Christopher Maxwell-Stewart saved St Leonards
The 1960s zeitgeist was for demolition. Old was boring. New was better. Neophiliacs were in charge. In St Leonards-on-Sea, Christopher Maxwell-Stewart, who has died aged 88, saw it differently. Bernard McGinley reports on an important part of local history.
London lost the Euston Arch and the Coal Exchange. St Leonards lost Quarry House, built by James Burton in 1830 and formerly the home of Sir Woodbine Parish, diplomat and scientist. Other parts of preVictorian St Leonards were also damaged and threatened.
The short-termism and shortsightedness of this was clear to CMS, who advocated a ‘long life, loose fit’ approach to the reuse of old buildings. As a boy he had seen the bombed ruins of St Leonard’s church on the seafront, another James Burton building. The war also disrupted his upbringing, in places such as Wimbledon Park and Yorkshire. In rural Warwickshire he stayed with a mechanical engineer and his French wife who taught him French.
In 1945 however his widowed mother started a guest house at 5 The Mount, once lived in by Herbert Spencer, the Victorian social theorist who coined ‘survival of the fittest’. While young Christopher peeled spuds there and did the gardening, his elder brother waited on tables. He was also able to attend the Uplands County Secondary Technical School nearby (also known Archery Villas, facing the Archery Ground).

• [RECORDS TO PROCESS]
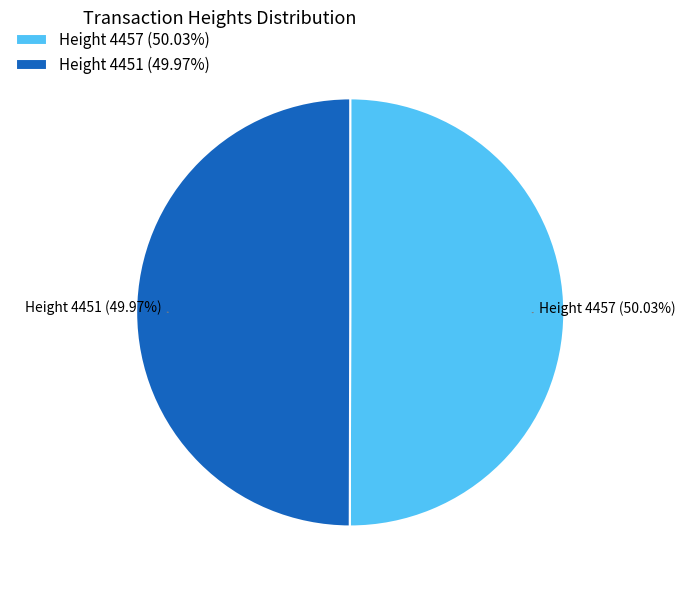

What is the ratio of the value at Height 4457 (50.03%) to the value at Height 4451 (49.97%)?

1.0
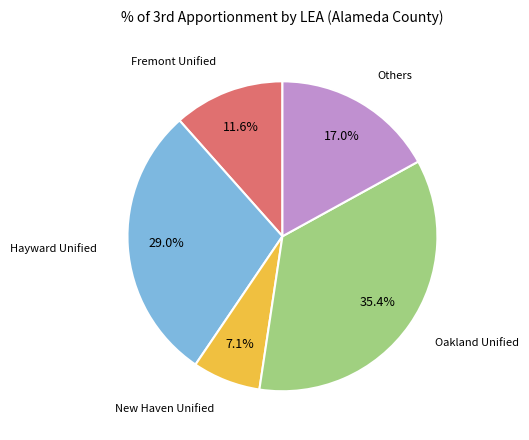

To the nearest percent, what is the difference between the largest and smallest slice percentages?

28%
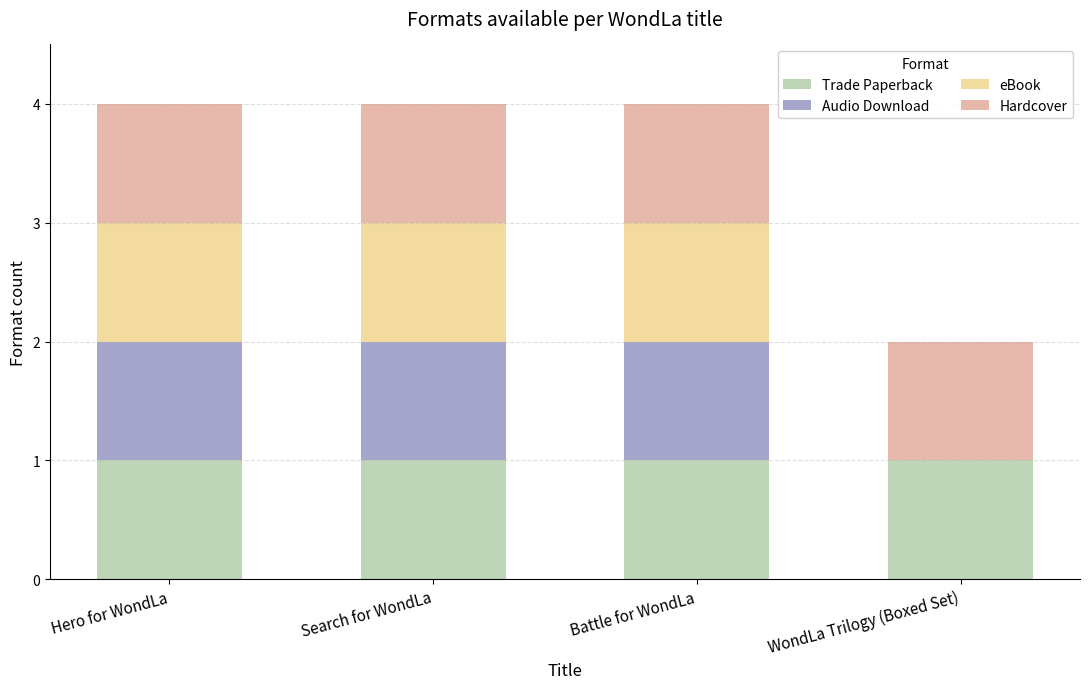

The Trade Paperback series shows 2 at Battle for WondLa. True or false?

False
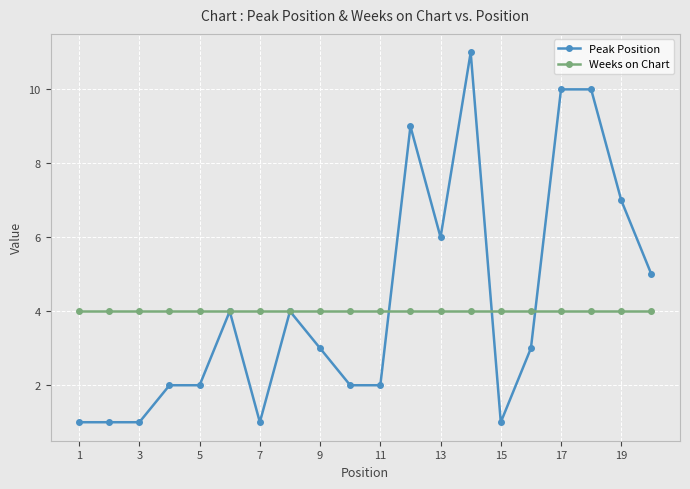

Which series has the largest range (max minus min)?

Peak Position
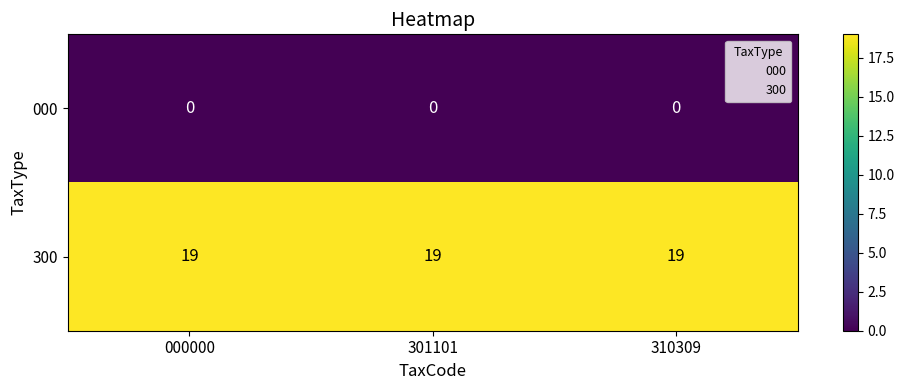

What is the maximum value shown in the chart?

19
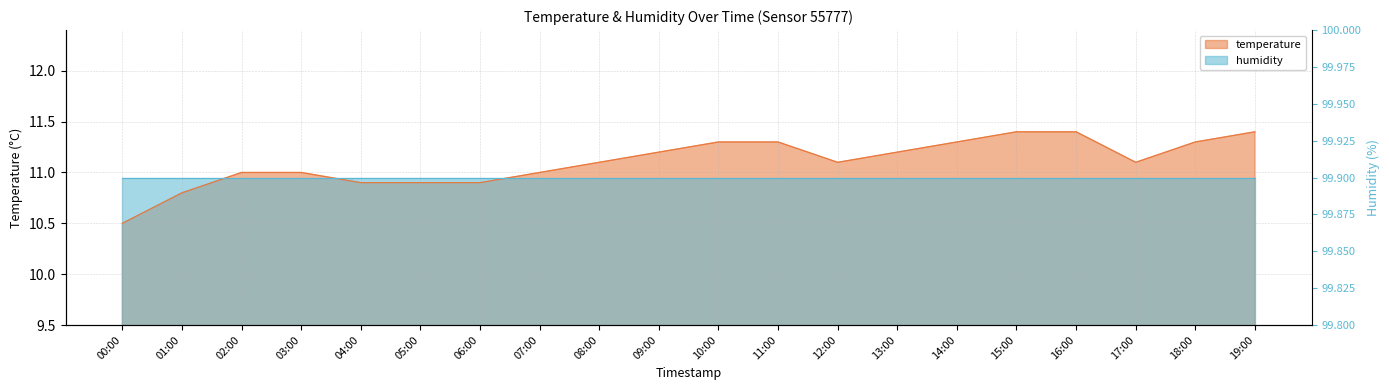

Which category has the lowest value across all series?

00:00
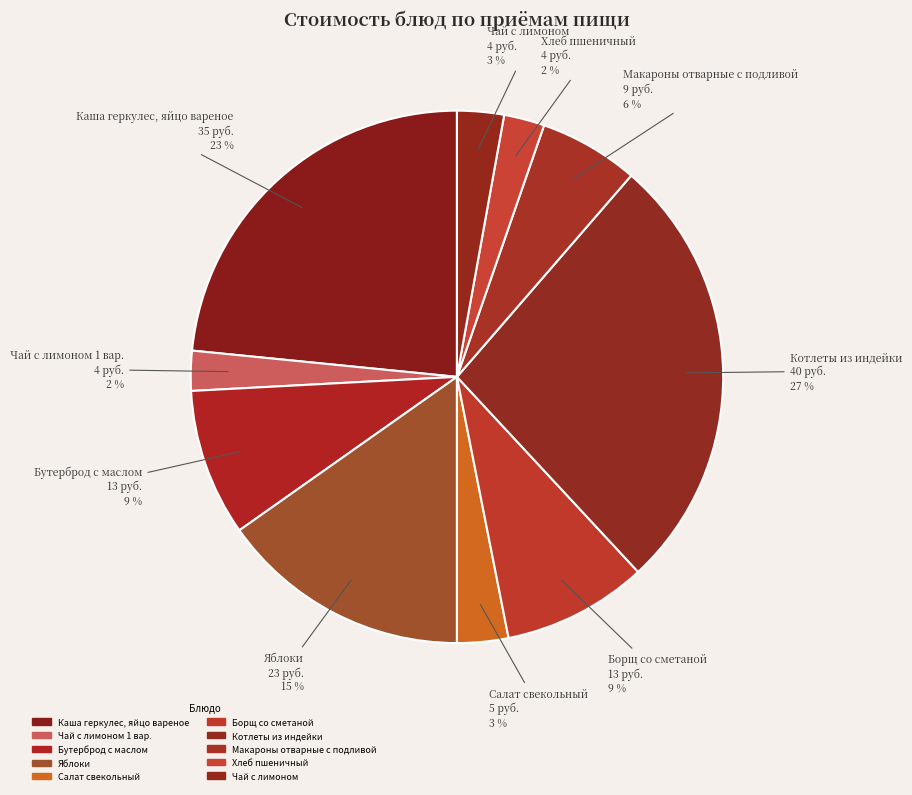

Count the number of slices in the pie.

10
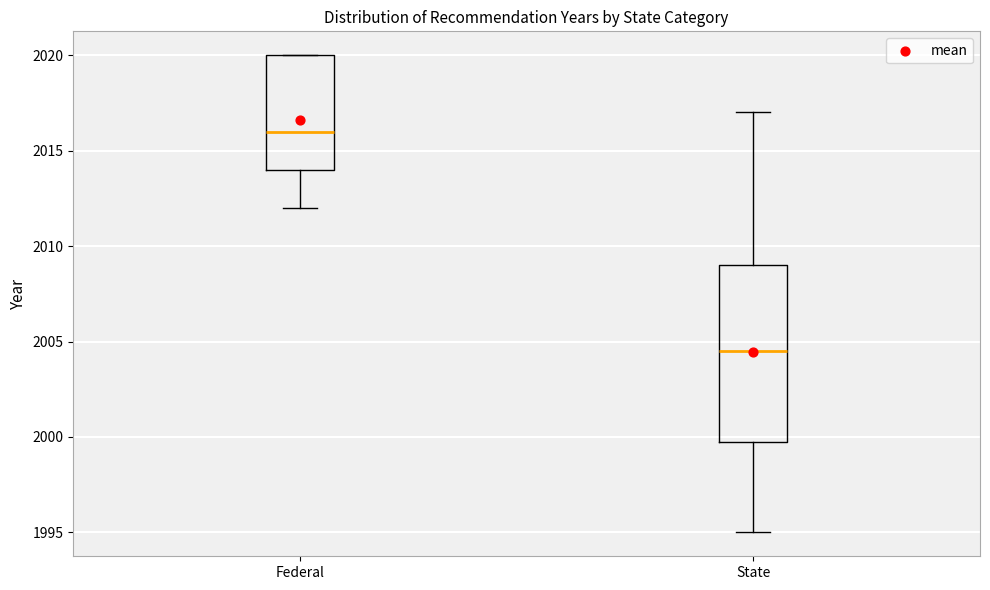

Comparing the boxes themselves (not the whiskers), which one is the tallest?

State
---
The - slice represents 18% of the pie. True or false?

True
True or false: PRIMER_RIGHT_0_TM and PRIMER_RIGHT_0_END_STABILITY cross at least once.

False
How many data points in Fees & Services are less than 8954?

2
* * *
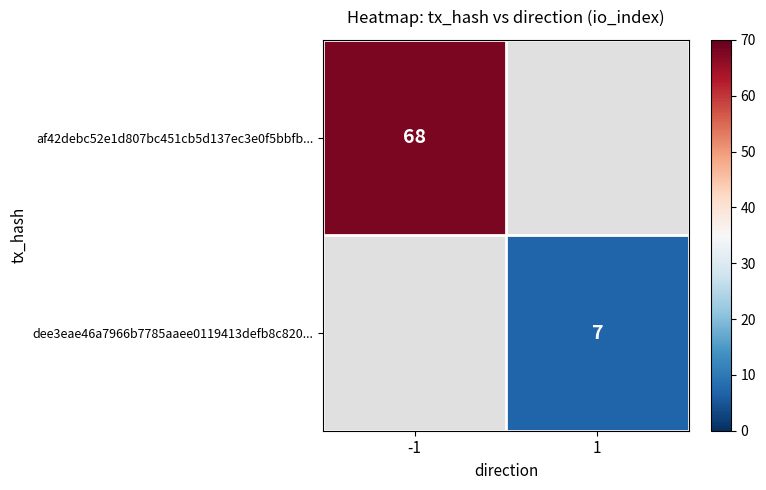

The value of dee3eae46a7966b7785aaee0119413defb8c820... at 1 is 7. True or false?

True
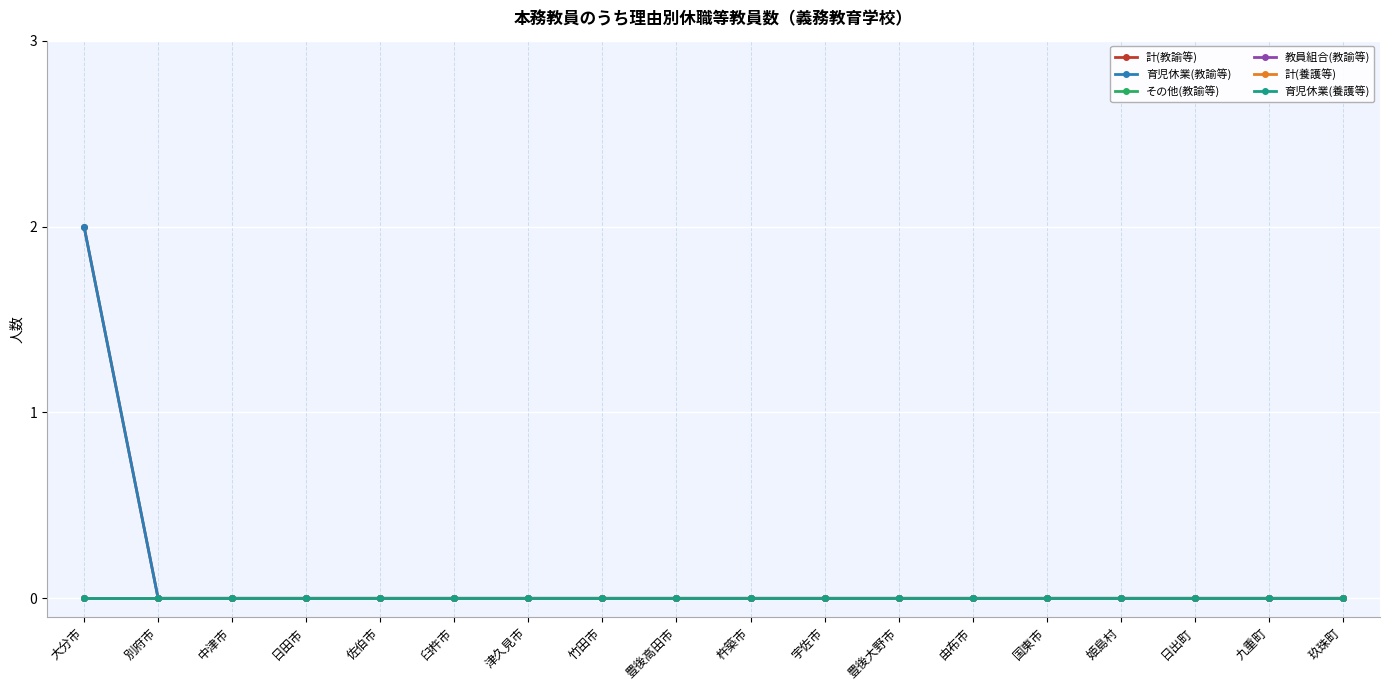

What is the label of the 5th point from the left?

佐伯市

• [USING THE INFORMATION]
[A] According to the piece on Christopher Maxwell-Stewart, who built Quarry House, and in what year?
[B] Determine how many lines of the entries contain the string "True". State only the number.

• [RESULTS]
[A] James Burton built it in 1830.

[B] 6